Re: Speaking of private car rosters

Garth G. Groff <ggg9y@...>


I suspect we have economics and accidents of history to explain why tank
cars and reefers (and to a lesser extent stock cars) were privately
owned, but other car types were not.

Most of these cars were (a) specialized, especially when fitted up for a
particular industry or commodity, and (b) fairly low use compared to
general freight cars. IIRC, most railroads were reluctant to invest in
such specialized cars due to the lower dollar return. So much for the
economics. As for history, Armour tried to corner the market on
refrigerators at the turn of the century, and Standard Oil attempted the
same with tank cars. These companies put considerable pressure on the
railroads not to compete, or lose through routing of the monopoly-owned
special cars. This kept railroads out of the game, and allowed other
private players (or railroad-owned consortiums) to move into this niche
when Armour and Standard Oil lost their monopolies.

RAW DATA
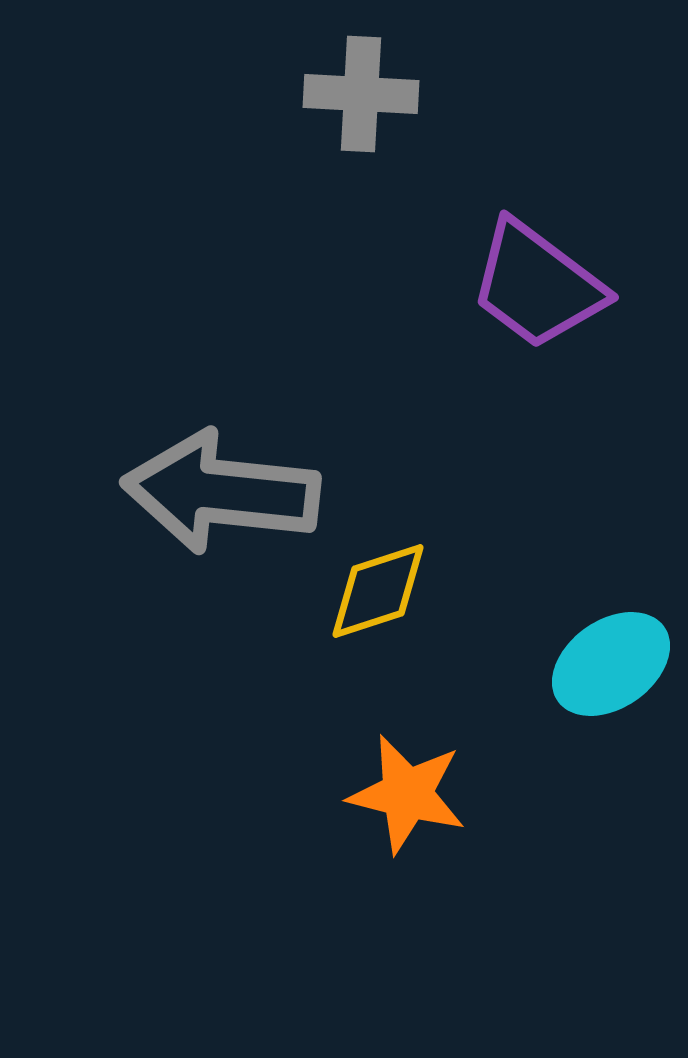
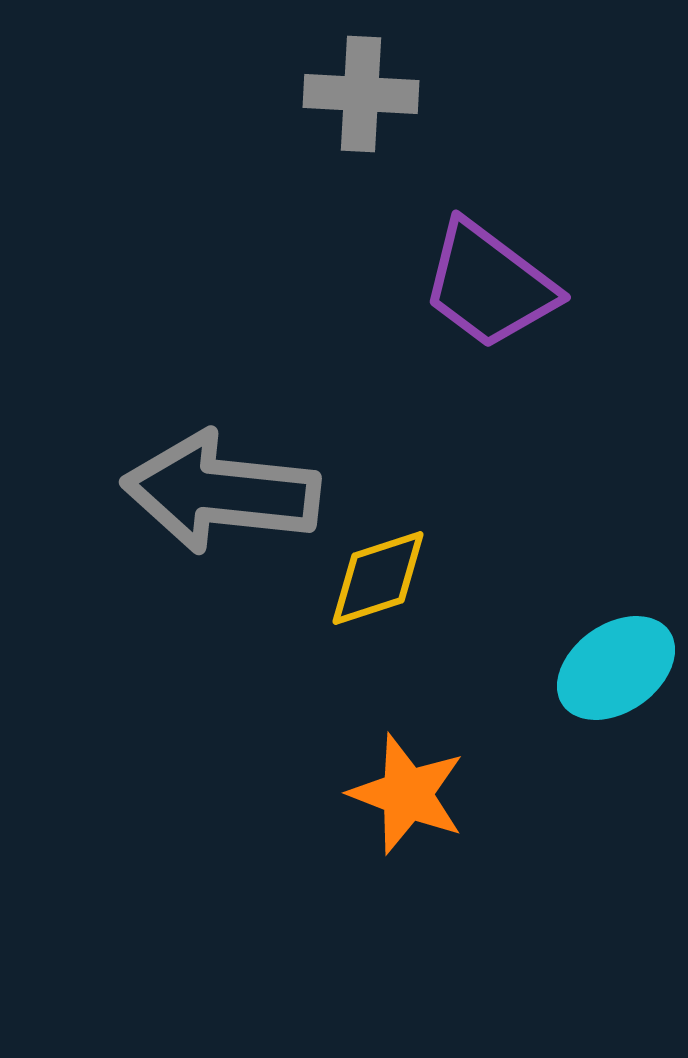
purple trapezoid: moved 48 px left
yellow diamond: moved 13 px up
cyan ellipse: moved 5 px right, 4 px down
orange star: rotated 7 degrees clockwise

GIVEN TASK
Can you write out, word for word, the part of the post on privately owned railroad cars that starts at "Garth G. Groff" and stops after "types were not."? The listing isn't needed for any of this.

WRITTEN SOLUTION
Garth G. Groff <ggg9y@...>


I suspect we have economics and accidents of history to explain why tank
cars and reefers (and to a lesser extent stock cars) were privately
owned, but other car types were not.